__What you will do__.
a – Rewrite the forum thread text between "Joined: 01 Jul" and "software as possible.", inclusive, changing "kernel" to "operating system" each time it occurs.
b – In the forum thread, which base amd64 CPUs does eccerr0r say they own?

__Extracted text__.
-----

View previous topic :: View next topic |
Author |
Message |
dE_logics Advocate


Joined: 02 Jan 2009 Posts: 2335 Location: $TERM
|
Posted: Sat Mar 29, 2025 8:30 am Post subject: amd64 binary distributions optimized for 2003-era processor? |
|
|
I was under the impression that the x86 extensions feature allowed the binary to execute 'substitute instructions' in case certain instructions where not found in the running processor. However this does not seem to be true. This essentially implies that any binary OS which advertises support for the 2003 k8 processor, contains instructions limited to the k8 processor unless the programmer codes for gcc's multiversioning feature.
To see how much does gcc uses these 'new' instructions --
Code: | /usr/x86_64-mypl-linux-gnu/usr/bin/cat --help
Usage: /usr/x86_64-mypl-linux-gnu/usr/bin/cat [OPTION]... [FILE]...
Concatenate FILE(s) to standard output.
With no FILE, or when FILE is -, read standard input.
-A, --show-all equivalent to -vET
-b, --number-nonblank number nonempty output lines, overrides -n
-e equivalent to -vE
-E, --show-ends display $ at end of each line
-n, --number number all output lines
-s, --squeeze-blank suppress repeated empty output lines
-t equivalent to -vT
-T, --show-tabs display TAB characters as ^I
-u (ignored)
-v, --show-nonprinting use ^ and M- notation, except for LFD and TAB
--help display this help and exit
--version output version information and exit
Examples:
/usr/x86_64-mypl-linux-gnu/usr/bin/cat f - g Output f's contents, then standard input, then g's contents.
/usr/x86_64-mypl-linux-gnu/usr/bin/cat Copy standard input to standard output.
Illegal instruction (core dumped) |
I can't even chroot into this install. It almost feels like an ARM machine.
So it is true, that 99.9% of prebuilt binary applications (even the kernel) are NOT using a processor's new instructions to maintain compatibility? And so if you buy a new processors, it's performance gains in 99.9% of the cases (when using prebuilt binaries) are limited to how fast legacy instructions are executed?
For the same reason I was wonder why this benchmark works with the same binaries with avx512 disabled. _________________ My blog |
|
Back to top |
|
 |
eccerr0r Watchman

Joined: 01 Jul 2004 Posts: 9974 Location: almost Mile High in the USA
|
Posted: Sun Mar 30, 2025 1:04 am Post subject: |
|
|
I don't think that was ever the case that cpus would emulate new instructions, though all modern CPUs trap on invalid instructions. However these traps are extremely expensive and the kernel may or may not be able to handle translation or not. So yes you will need to get a properly compiled kernel and software appropriate for the CPU. And yeah that's why clock speed has always been king since a lot of software writers will target to make sure as many people can run the software as possible.
I do have a few base amd64 CPUs (AMD K8; Intel P4). Because of this I tend to build all my binaries base amd64 just so I can shift binaries between machines at a whim.
The "x86_64_v3" fiasco lately assumes avx which means it's fairly late model CPU is necessary. I think a lot of distributions target v3 now which will no longer run on first and even second or third rev CPUs) and building the binaries for yourself may be your only option.
IIRC:
x86_64 base: All 64-bit CPUs starting with K8 and P4.

-----

__Study material__.
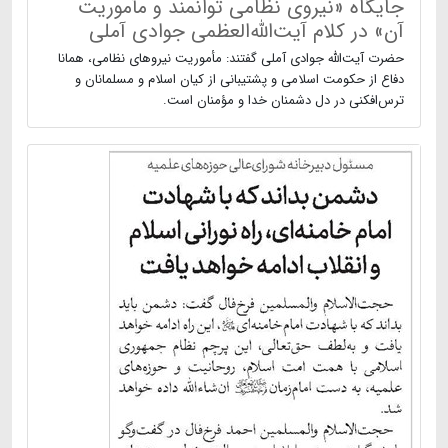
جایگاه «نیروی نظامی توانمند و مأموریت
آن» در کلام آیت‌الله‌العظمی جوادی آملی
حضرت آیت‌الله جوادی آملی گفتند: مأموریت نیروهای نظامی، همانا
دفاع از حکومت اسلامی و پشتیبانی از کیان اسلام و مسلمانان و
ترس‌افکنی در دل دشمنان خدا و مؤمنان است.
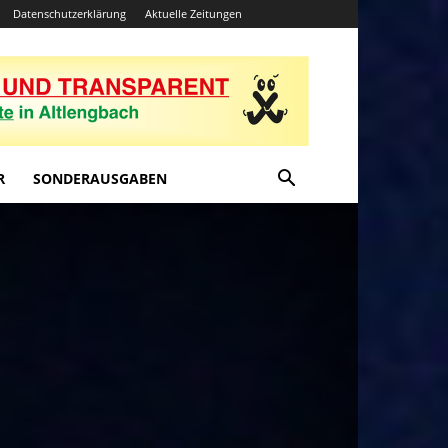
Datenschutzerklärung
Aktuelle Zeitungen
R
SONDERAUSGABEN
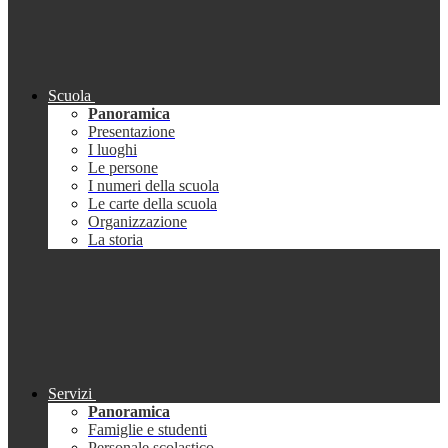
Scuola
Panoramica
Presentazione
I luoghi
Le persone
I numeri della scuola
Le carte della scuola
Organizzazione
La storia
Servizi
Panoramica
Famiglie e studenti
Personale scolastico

-----

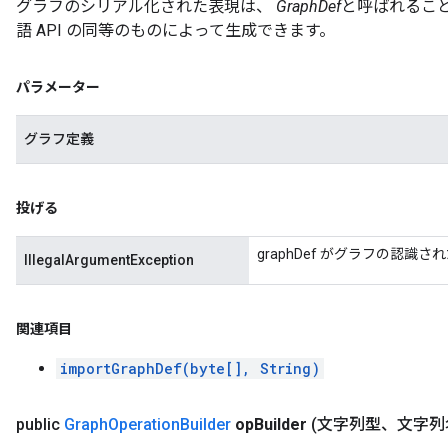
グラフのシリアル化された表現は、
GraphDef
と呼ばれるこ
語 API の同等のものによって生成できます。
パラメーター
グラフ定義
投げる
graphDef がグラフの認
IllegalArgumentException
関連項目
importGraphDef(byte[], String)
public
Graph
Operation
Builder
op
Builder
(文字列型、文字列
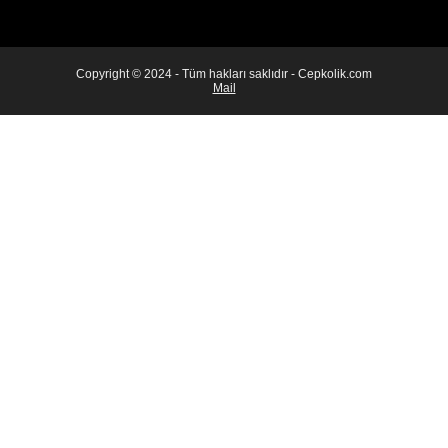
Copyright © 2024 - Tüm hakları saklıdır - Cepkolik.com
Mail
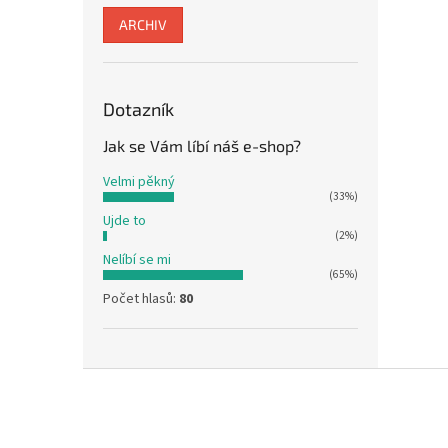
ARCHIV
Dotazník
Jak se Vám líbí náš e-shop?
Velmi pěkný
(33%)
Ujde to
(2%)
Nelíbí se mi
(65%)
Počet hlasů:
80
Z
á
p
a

-----

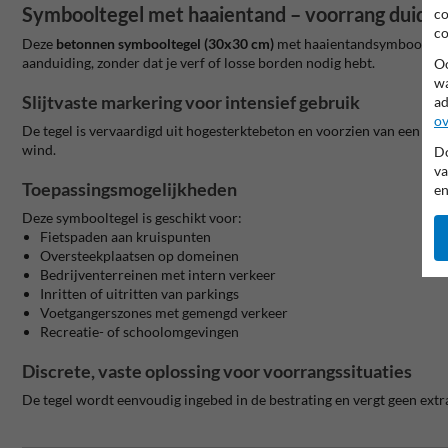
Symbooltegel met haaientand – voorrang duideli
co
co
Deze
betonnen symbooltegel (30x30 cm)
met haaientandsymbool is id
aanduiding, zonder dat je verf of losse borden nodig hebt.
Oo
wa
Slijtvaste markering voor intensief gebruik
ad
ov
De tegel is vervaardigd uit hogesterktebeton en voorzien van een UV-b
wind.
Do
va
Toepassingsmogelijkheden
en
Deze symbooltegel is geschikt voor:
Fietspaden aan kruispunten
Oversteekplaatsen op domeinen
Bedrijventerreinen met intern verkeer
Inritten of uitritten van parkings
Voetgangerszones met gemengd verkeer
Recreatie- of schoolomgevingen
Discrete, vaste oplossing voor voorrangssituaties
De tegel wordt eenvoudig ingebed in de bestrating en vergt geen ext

-----

__Task-by-task outputs__.
a –
Joined: 01 Jul 2004 Posts: 9974 Location: almost Mile High in the USA
|
Posted: Sun Mar 30, 2025 1:04 am Post subject: |
|
|
I don't think that was ever the case that cpus would emulate new instructions, though all modern CPUs trap on invalid instructions. However these traps are extremely expensive and the operating system may or may not be able to handle translation or not. So yes you will need to get a properly compiled operating system and software appropriate for the CPU. And yeah that's why clock speed has always been king since a lot of software writers will target to make sure as many people can run the software as possible.

b – An AMD K8 and an Intel P4.